* _Exercise task 1_: Condense the paragraph of the Josephus excerpt that begins "When these affairs had been thus settled by Cæsar" into a short bulleted list that keeps its main facts.
* _Exercise task 2_: According to the Josephus excerpt, in which city was the young man brought up?

* _Document text_:
Here's the setup, from Josephus:
When these affairs had been thus settled by Cæsar, a certain young man, by birth a Jew, but brought up by a Roman freed-man in the city Sidon, ingrafted himself into the kindred of Herod, by the resemblance of his countenance, which those that saw him attested to be that of Alexander, the son of Herod, whom he had slain; and this was an incitement to him to endeavour to obtain the government: so he took to him, as an assistant, a man of his own country, (one that was well acquainted with the affairs of the palace, but on other accounts, an ill man, and one whose nature made him capable of causing great disturbances to the public, and one that became a teacher of such a mischievous contrivance to the other), and declared himself to be Alexander, and the son of Herod, but stolen away by one of those that were sent to slay him, who, in reality, slew other men in order to deceive the spectators, but saved both him and his brother Aristobulus.

* _Supplied data_:
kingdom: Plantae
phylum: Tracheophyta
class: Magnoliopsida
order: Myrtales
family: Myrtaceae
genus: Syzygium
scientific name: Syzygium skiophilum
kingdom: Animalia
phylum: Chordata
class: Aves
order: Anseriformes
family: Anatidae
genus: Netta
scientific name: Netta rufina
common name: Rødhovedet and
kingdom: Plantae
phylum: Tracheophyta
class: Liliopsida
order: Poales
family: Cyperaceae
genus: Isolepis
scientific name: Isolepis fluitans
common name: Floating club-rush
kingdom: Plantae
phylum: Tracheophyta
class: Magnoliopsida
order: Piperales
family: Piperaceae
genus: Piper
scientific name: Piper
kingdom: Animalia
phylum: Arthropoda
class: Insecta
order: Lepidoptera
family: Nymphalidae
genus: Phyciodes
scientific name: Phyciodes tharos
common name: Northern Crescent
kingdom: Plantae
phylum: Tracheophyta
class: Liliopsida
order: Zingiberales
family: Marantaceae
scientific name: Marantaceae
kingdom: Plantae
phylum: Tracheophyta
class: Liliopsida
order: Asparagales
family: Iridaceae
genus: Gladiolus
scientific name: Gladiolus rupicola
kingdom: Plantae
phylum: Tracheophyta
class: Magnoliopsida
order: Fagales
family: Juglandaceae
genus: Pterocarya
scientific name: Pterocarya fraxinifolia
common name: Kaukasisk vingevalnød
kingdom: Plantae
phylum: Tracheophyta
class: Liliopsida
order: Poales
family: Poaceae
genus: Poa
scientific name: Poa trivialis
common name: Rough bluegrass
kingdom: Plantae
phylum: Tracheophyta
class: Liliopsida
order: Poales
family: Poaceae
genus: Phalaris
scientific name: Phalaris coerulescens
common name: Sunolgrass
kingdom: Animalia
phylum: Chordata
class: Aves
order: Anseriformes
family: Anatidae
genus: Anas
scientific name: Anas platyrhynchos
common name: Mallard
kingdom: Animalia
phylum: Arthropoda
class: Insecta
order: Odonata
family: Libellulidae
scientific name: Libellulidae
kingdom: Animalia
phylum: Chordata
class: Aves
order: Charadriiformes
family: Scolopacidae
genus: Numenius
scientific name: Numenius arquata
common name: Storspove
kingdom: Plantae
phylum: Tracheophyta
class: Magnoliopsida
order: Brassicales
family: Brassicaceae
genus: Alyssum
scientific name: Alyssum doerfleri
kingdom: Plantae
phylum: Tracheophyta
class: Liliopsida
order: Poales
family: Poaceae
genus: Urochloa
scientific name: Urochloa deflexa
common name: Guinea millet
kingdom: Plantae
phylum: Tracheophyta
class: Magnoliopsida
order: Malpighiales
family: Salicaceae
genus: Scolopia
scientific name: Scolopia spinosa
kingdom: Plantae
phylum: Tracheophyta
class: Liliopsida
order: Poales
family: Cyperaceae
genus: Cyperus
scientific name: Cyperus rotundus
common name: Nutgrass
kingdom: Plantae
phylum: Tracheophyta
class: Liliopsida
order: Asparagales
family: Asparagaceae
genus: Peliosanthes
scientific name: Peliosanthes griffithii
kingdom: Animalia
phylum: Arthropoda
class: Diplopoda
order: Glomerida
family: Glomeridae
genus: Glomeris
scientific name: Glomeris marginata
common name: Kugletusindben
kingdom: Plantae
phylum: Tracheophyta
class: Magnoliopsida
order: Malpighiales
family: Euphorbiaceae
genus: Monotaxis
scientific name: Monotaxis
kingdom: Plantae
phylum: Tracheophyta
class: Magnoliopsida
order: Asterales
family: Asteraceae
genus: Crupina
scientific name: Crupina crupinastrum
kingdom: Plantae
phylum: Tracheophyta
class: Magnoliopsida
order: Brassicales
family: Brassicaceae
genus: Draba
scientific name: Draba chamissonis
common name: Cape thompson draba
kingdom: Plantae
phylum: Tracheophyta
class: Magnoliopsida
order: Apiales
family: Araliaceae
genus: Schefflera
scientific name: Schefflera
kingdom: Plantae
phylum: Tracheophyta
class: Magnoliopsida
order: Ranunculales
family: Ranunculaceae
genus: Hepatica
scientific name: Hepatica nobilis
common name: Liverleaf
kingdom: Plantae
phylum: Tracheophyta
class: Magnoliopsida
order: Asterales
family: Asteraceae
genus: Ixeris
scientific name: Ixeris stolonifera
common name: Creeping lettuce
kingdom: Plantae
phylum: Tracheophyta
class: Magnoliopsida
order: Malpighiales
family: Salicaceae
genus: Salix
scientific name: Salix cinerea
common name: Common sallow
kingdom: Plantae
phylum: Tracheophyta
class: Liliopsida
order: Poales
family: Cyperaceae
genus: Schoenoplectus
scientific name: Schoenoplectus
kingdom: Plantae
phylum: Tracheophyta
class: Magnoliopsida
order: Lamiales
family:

* _Exercise result 1_:
- After Caesar had settled these affairs, a young man, Jewish by birth but raised by a Roman freedman in Sidon, attached himself to Herod's family.
- People who saw him said he looked like Alexander, the son Herod had killed, and this resemblance led him to try to obtain the government.
- He took as an assistant a man from his own country who knew the palace's affairs well but was a bad man, capable of causing great public disturbance, and who taught him the scheme.
- He declared himself to be Alexander, Herod's son, claiming that one of the men sent to kill him had instead killed others to deceive the onlookers and had saved both him and his brother Aristobulus.

* _Exercise result 2_: Sidon.